おまけに貴族としての権力を振り翳し、すぐさまに開放し慰謝料を払うよう要求しているらしい。
あまりに馬鹿げた言動だ。
これが貴族で自分よりも下位の相手に対しての言動なら問題なかったが、文句を言っている相手は伯爵であるガランドさんの命令を受けて仕事をしている伯爵家の使用人である。
おまけに皇帝の側室であるピナにも同じことを言ってしまったらしい。
男爵から降格され、中央での出来事にも疎くなってしまったため新しい皇帝の側室を知らなかったらしい。

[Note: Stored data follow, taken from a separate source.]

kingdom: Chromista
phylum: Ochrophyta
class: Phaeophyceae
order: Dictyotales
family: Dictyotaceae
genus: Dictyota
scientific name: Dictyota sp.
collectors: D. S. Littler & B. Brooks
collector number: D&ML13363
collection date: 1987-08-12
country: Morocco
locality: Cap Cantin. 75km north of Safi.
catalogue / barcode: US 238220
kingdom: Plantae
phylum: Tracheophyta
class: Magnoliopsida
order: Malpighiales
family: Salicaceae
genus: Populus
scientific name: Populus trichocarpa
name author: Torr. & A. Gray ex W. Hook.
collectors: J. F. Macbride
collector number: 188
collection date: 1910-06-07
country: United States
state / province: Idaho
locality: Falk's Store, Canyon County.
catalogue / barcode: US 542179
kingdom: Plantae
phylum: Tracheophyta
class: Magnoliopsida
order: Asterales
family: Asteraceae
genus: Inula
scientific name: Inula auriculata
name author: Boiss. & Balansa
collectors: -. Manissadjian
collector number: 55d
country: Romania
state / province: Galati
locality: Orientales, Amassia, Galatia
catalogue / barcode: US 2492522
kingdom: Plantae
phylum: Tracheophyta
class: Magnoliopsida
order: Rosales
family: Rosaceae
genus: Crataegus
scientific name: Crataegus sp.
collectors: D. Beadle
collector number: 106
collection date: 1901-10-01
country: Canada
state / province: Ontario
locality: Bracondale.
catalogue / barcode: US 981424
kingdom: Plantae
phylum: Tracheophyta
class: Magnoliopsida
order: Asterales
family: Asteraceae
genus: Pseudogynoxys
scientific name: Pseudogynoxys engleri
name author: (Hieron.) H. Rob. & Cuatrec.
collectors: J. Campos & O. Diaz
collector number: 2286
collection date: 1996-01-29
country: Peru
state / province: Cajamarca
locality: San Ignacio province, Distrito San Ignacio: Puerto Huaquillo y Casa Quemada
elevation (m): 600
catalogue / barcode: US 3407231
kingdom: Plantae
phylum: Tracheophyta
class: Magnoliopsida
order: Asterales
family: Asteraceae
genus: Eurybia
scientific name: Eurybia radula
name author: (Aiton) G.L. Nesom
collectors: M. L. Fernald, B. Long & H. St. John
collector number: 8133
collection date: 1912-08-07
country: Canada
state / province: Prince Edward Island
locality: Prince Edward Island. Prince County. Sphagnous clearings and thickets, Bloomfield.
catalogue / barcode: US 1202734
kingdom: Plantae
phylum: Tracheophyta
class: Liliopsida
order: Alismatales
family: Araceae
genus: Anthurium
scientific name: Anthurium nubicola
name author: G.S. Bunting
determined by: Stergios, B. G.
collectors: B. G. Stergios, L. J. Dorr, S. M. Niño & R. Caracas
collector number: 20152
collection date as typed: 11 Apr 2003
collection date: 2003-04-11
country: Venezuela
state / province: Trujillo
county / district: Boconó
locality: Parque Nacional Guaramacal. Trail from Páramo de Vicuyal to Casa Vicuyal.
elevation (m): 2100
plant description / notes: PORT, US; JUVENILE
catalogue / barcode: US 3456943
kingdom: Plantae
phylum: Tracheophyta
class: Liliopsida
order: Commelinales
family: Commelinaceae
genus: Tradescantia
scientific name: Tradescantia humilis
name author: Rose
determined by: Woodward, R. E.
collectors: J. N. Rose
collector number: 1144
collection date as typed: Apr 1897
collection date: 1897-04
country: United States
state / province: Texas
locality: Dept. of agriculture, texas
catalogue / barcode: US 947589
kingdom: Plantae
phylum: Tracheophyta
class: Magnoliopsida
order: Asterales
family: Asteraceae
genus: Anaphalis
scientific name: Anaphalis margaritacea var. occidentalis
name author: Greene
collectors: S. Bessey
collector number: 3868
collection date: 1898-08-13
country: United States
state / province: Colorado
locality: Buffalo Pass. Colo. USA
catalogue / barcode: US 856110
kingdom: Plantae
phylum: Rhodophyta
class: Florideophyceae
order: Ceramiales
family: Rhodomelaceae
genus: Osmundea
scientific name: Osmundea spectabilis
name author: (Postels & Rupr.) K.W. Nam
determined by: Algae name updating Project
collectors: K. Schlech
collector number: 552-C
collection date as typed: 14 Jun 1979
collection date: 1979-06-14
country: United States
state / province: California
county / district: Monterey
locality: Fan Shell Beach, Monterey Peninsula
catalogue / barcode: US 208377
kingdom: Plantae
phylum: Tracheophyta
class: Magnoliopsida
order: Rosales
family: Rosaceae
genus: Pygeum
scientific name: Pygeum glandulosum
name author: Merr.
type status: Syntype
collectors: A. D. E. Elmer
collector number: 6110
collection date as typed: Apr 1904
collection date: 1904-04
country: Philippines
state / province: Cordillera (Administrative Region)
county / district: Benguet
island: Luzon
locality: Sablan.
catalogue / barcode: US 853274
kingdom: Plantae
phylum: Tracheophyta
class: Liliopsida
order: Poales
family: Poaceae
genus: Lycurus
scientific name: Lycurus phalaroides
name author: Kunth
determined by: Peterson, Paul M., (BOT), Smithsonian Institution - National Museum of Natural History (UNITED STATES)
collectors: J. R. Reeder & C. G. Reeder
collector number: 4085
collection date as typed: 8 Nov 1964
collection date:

憐れ、この事がリオに知られれば今度こそ貴族でなくなる可能性が高い。
ガランドさんも招待したくはなかったそうだが、男爵だった頃の先代にはお世話になったらしく仕方なく呼ばざるを得なかったと謝りながら説明してくれた。
「そんなバカよりも敵への対処の方が大切」
敵は帝城やオークション会場だけでなく個人のパーティー会場にまで忍び込んでいる。
「あたしが触れても相手の姿は変わらなかった。という事は怪盗が持っていたような『変身』のスキルじゃない。侵入に使える『壁抜け』でもない」
答え合わせのように自らの考えを口にして行くピナ。
俺たちの中では既に答えは出ている。
「考えられるとすれば『洗脳』みたいなスキル」
本人に怪盗と話をしたり、宝石を盗んだりした自意識はなく、気が付けばそのように行動していた。
強力な洗脳によって操られている可能性がある。
おそらく操られたダレンバーグはダイヤを盗み出した後で、あらかじめ指定された場所へ宝石を運び、洗脳している人物の手にダイヤが渡るようにしていた。
自分は直接手を下さなくても宝石を手に入れる事ができる。
「この場合、あたしがスキルの効果を無効化させてしまうと黒幕に辿り着く事ができない」
「問題ない。既に対処法は考えてある」
その為には操られている人物を見つけ、ピナに無効化してもらう必要がある。